### [Data listing]

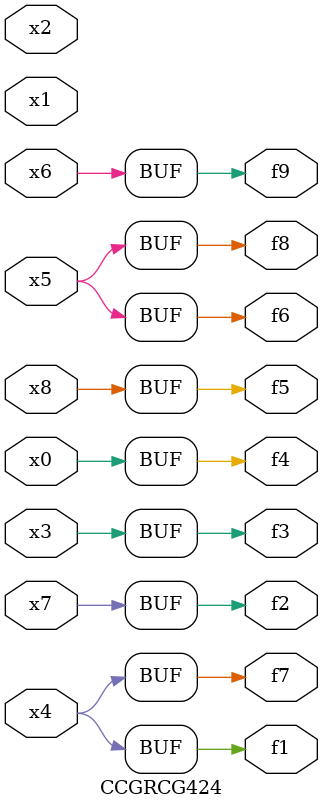
<source format=v>
module CCGRCG424(
	input x0, x1, x2, x3, x4, x5, x6, x7, x8,
	output f1, f2, f3, f4, f5, f6, f7, f8, f9
);
	assign f1 = x4;
	assign f2 = x7;
	assign f3 = x3;
	assign f4 = x0;
	assign f5 = x8;
	assign f6 = x5;
	assign f7 = x4;
	assign f8 = x5;
	assign f9 = x6;
endmodule

</source>
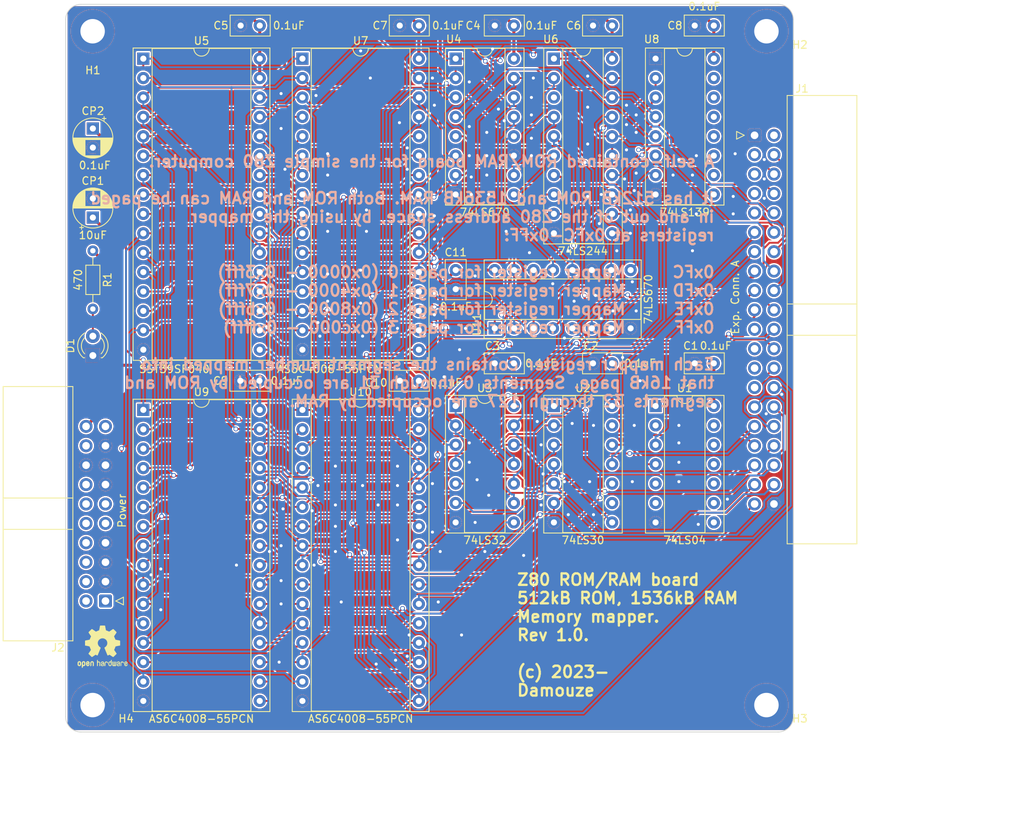
<source format=kicad_pcb>
(kicad_pcb (version 20221018) (generator pcbnew)

  (general
    (thickness 1.6)
  )

  (paper "A4")
  (title_block
    (title "Simple Z80 ROM/RAM board.")
    (date "2023-08-31")
    (rev "1.0")
  )

  (layers
    (0 "F.Cu" mixed)
    (31 "B.Cu" mixed)
    (32 "B.Adhes" user "B.Adhesive")
    (33 "F.Adhes" user "F.Adhesive")
    (34 "B.Paste" user)
    (35 "F.Paste" user)
    (36 "B.SilkS" user "B.Silkscreen")
    (37 "F.SilkS" user "F.Silkscreen")
    (38 "B.Mask" user)
    (39 "F.Mask" user)
    (40 "Dwgs.User" user "User.Drawings")
    (41 "Cmts.User" user "User.Comments")
    (42 "Eco1.User" user "User.Eco1")
    (43 "Eco2.User" user "User.Eco2")
    (44 "Edge.Cuts" user)
    (45 "Margin" user)
    (46 "B.CrtYd" user "B.Courtyard")
    (47 "F.CrtYd" user "F.Courtyard")
    (48 "B.Fab" user)
    (49 "F.Fab" user)
  )

  (setup
    (stackup
      (layer "F.SilkS" (type "Top Silk Screen"))
      (layer "F.Paste" (type "Top Solder Paste"))
      (layer "F.Mask" (type "Top Solder Mask") (thickness 0.01))
      (layer "F.Cu" (type "copper") (thickness 0.035))
      (layer "dielectric 1" (type "core") (thickness 1.51) (material "FR4") (epsilon_r 4.5) (loss_tangent 0.02))
      (layer "B.Cu" (type "copper") (thickness 0.035))
      (layer "B.Mask" (type "Bottom Solder Mask") (thickness 0.01))
      (layer "B.Paste" (type "Bottom Solder Paste"))
      (layer "B.SilkS" (type "Bottom Silk Screen"))
      (copper_finish "None")
      (dielectric_constraints no)
    )
    (pad_to_mask_clearance 0.2)
    (aux_axis_origin 25.4 120.65)
    (pcbplotparams
      (layerselection 0x000103c_80000001)
      (plot_on_all_layers_selection 0x0000000_00000000)
      (disableapertmacros false)
      (usegerberextensions false)
      (usegerberattributes true)
      (usegerberadvancedattributes true)
      (creategerberjobfile true)
      (dashed_line_dash_ratio 12.000000)
      (dashed_line_gap_ratio 3.000000)
      (svgprecision 4)
      (plotframeref false)
      (viasonmask false)
      (mode 1)
      (useauxorigin false)
      (hpglpennumber 1)
      (hpglpenspeed 20)
      (hpglpendiameter 15.000000)
      (dxfpolygonmode true)
      (dxfimperialunits true)
      (dxfusepcbnewfont true)
      (psnegative false)
      (psa4output false)
      (plotreference true)
      (plotvalue true)
      (plotinvisibletext false)
      (sketchpadsonfab false)
      (subtractmaskfromsilk false)
      (outputformat 1)
      (mirror false)
      (drillshape 0)
      (scaleselection 1)
      (outputdirectory "gerber")
    )
  )

  (net 0 "")
  (net 1 "/+5V")
  (net 2 "/GND")
  (net 3 "/~{RESET_SW}")
  (net 4 "/~{NMI}")
  (net 5 "/~{RESET}")
  (net 6 "/BUS_CLK")
  (net 7 "/CPU_CLK")
  (net 8 "/~{B_M1}")
  (net 9 "/~{B_IORQ}")
  (net 10 "/~{B_MREQ}")
  (net 11 "/~{B_WR}")
  (net 12 "/~{B_RD}")
  (net 13 "/~{WAIT}")
  (net 14 "/~{B_RFSH}")
  (net 15 "/-12V")
  (net 16 "/+12V")
  (net 17 "/B_D7")
  (net 18 "/PWR_OK")
  (net 19 "/B_D6")
  (net 20 "/B_D5")
  (net 21 "/B_D4")
  (net 22 "/B_D3")
  (net 23 "/B_D2")
  (net 24 "/B_D1")
  (net 25 "/B_D0")
  (net 26 "/B_A15")
  (net 27 "/B_A14")
  (net 28 "/B_A13")
  (net 29 "/B_A12")
  (net 30 "/B_A11")
  (net 31 "/B_A10")
  (net 32 "/B_A9")
  (net 33 "/B_A8")
  (net 34 "/B_A7")
  (net 35 "/B_A6")
  (net 36 "/B_A5")
  (net 37 "/B_A4")
  (net 38 "/B_A3")
  (net 39 "/B_A2")
  (net 40 "/B_A1")
  (net 41 "/B_A0")
  (net 42 "/~{B_BUSACK}")
  (net 43 "/~{ROM_CS}")
  (net 44 "unconnected-(U1-Pad5)")
  (net 45 "unconnected-(U1-Pad6)")
  (net 46 "unconnected-(U1-Pad11)")
  (net 47 "unconnected-(U1-Pad12)")
  (net 48 "unconnected-(U1-Pad13)")
  (net 49 "/~{MM_RD}")
  (net 50 "Net-(U2-Pad8)")
  (net 51 "/~{IO_RD}")
  (net 52 "/~{MM_WR}")
  (net 53 "/~{IO_WR}")
  (net 54 "/R_A15")
  (net 55 "/R_A14")
  (net 56 "/~{RAM1_CS}")
  (net 57 "/~{RAM2_CS}")
  (net 58 "/IORQ")
  (net 59 "unconnected-(U1-Pad8)")
  (net 60 "unconnected-(U1-Pad9)")
  (net 61 "unconnected-(U1-Pad10)")
  (net 62 "/~{RAM3_CS}")
  (net 63 "unconnected-(U8B-O3-Pad9)")
  (net 64 "/R_A16")
  (net 65 "unconnected-(U8B-O2-Pad10)")
  (net 66 "unconnected-(U8B-O1-Pad11)")
  (net 67 "unconnected-(U8B-O0-Pad12)")
  (net 68 "unconnected-(U8B-A1-Pad13)")
  (net 69 "unconnected-(U8B-A0-Pad14)")
  (net 70 "unconnected-(U8B-E-Pad15)")
  (net 71 "Net-(D1-A)")
  (net 72 "/~{BUSREQ}")
  (net 73 "/~{INT}")
  (net 74 "/+3.3V")
  (net 75 "/+3.3V2")
  (net 76 "/+5V2")
  (net 77 "/+5VSB")
  (net 78 "/+3.3V3")
  (net 79 "/~{PS_ON}")
  (net 80 "/+5V4")
  (net 81 "/+5V3")
  (net 82 "unconnected-(U1-Pad1)")
  (net 83 "unconnected-(U1-Pad2)")
  (net 84 "/R_A17")
  (net 85 "/R_A18")
  (net 86 "unconnected-(U6-O3b-Pad3)")
  (net 87 "/R_A19")
  (net 88 "/R_A20")
  (net 89 "/R_A21")

  (footprint "MountingHole:MountingHole_3.2mm_M3_ISO7380_Pad" (layer "F.Cu") (at 28.925 28.925))

  (footprint "Package_DIP:DIP-14_W7.62mm_Socket" (layer "F.Cu") (at 76.444 77.978))

  (footprint "Capacitor_THT:C_Disc_D5.0mm_W2.5mm_P2.50mm" (layer "F.Cu") (at 96.925 28.184 180))

  (footprint "Capacitor_THT:CP_Radial_D5.0mm_P2.50mm" (layer "F.Cu") (at 28.956 53.316 90))

  (footprint "Capacitor_THT:C_Disc_D5.0mm_W2.5mm_P2.50mm" (layer "F.Cu") (at 50.76 74.676 180))

  (footprint "Capacitor_THT:C_Disc_D5.0mm_W2.5mm_P2.50mm" (layer "F.Cu") (at 84.064 72.39 180))

  (footprint "Package_DIP:DIP-32_W15.24mm_Socket" (layer "F.Cu") (at 35.56 32.512))

  (footprint "LED_THT:LED_D3.0mm" (layer "F.Cu") (at 28.956 71.374 90))

  (footprint "Package_DIP:DIP-32_W15.24mm_Socket" (layer "F.Cu") (at 56.388 78.486))

  (footprint "Capacitor_THT:C_Disc_D5.0mm_W2.5mm_P2.50mm" (layer "F.Cu") (at 84.064 28.184 180))

  (footprint "MountingHole:MountingHole_3.2mm_M3_ISO7380_Pad" (layer "F.Cu") (at 117.125 28.925))

  (footprint "Package_DIP:DIP-16_W7.62mm_Socket" (layer "F.Cu") (at 76.444 32.512))

  (footprint "Capacitor_THT:C_Disc_D5.0mm_W2.5mm_P2.50mm" (layer "F.Cu") (at 50.8 28.184 180))

  (footprint "Capacitor_THT:C_Disc_D5.0mm_W2.5mm_P2.50mm" (layer "F.Cu") (at 76.454 60.188 -90))

  (footprint "Connector_IDC:IDC-Header_2x20_P2.54mm_Horizontal" (layer "F.Cu") (at 115.57 42.545))

  (footprint "Resistor_THT:R_Axial_DIN0204_L3.6mm_D1.6mm_P7.62mm_Horizontal" (layer "F.Cu") (at 28.956 57.658 -90))

  (footprint "Capacitor_THT:C_Disc_D5.0mm_W2.5mm_P2.50mm" (layer "F.Cu") (at 110.236 28.184 180))

  (footprint "Symbol:OSHW-Logo2_7.3x6mm_SilkScreen" (layer "F.Cu") (at 30.226 109.474))

  (footprint "Capacitor_THT:C_Disc_D5.0mm_W2.5mm_P2.50mm" (layer "F.Cu") (at 71.628 28.184 180))

  (footprint "Capacitor_THT:C_Disc_D5.0mm_W2.5mm_P2.50mm" (layer "F.Cu") (at 110.236 72.39 180))

  (footprint "Capacitor_THT:C_Disc_D5.0mm_W2.5mm_P2.50mm" (layer "F.Cu") (at 71.628 74.676 180))

  (footprint "Package_DIP:DIP-16_W7.62mm_Socket" (layer "F.Cu") (at 81.564 67.808 90))

  (footprint "Package_DIP:DIP-32_W15.24mm_Socket" (layer "F.Cu") (at 56.388 32.512))

  (footprint "Package_DIP:DIP-20_W7.62mm_Socket" (layer "F.Cu") (at 89.305 32.512))

  (footprint "Capacitor_THT:C_Disc_D5.0mm_W2.5mm_P2.50mm" (layer "F.Cu")
    (tstamp b690c528-efbd-43b2-bba9-6c7041abaead)
    (at 96.925 72.39 180)
    (descr "C, Disc series, Radial, pin pitch=2.50mm, , diameter*width=5*2.5mm^2, Capacitor, http://cdn-reichelt.de/documents/datenblatt/B300/DS_KERKO_TC.pdf")
    (tags "C Disc series Radial pin pitch 2.50mm  diameter 5mm width 2.5mm Capacitor")
    (property "Sheetfile" "rom_ram_board_2MB.kicad_sch")
    (property "Sheetname" "")
    (property "ki_description" "Unpolarized capacitor")
    (property "ki_keywords" "cap capacitor")
    (path "/f0aa086f-c37a-4274-a7ec-6ba4350433c7")
    (attr through_hole)
    (fp_text reference "C2" (at 2.774 2.286) (layer "F.SilkS")
        (effects (font (size 1 1) (thickness 0.15)))
      (tstamp c46af2b1-8e08-45d4-9455-8094e2c43cc8)
    )
    (fp_text value "0.1uF" (at -3.649 0) (layer "F.SilkS")
        (effects (font (size 1 1) (thickness 0.15)))
      (tstamp ae1ef56a-87bf-4c33-bfb8-6bf9602d0d14)
    )
    (fp_text 
... [1950957 chars truncated]
</source>
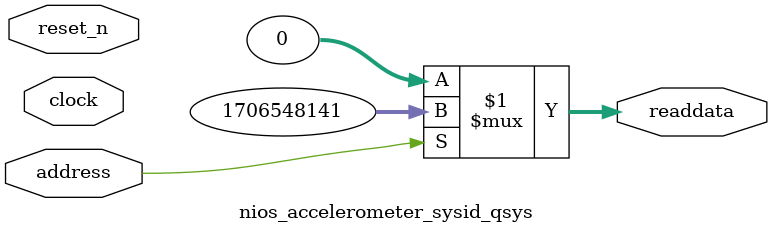
<source format=v>



// synthesis translate_off
`timescale 1ns / 1ps
// synthesis translate_on

// turn off superfluous verilog processor warnings 
// altera message_level Level1 
// altera message_off 10034 10035 10036 10037 10230 10240 10030 

module nios_accelerometer_sysid_qsys (
               // inputs:
                address,
                clock,
                reset_n,

               // outputs:
                readdata
             )
;

  output  [ 31: 0] readdata;
  input            address;
  input            clock;
  input            reset_n;

  wire    [ 31: 0] readdata;
  //control_slave, which is an e_avalon_slave
  assign readdata = address ? 1706548141 : 0;

endmodule



</source>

### [Task to carry out]
Output should match, line for line, the stretch of the material above from the line holding "(hpglpennumber 1)" through the line holding "(plotvalue true)".

### [Result of this exercise]
      (hpglpennumber 1)
      (hpglpenspeed 20)
      (hpglpendiameter 15.000000)
      (dxfpolygonmode true)
      (dxfimperialunits true)
      (dxfusepcbnewfont true)
      (psnegative false)
      (psa4output false)
      (plotreference true)
      (plotvalue true)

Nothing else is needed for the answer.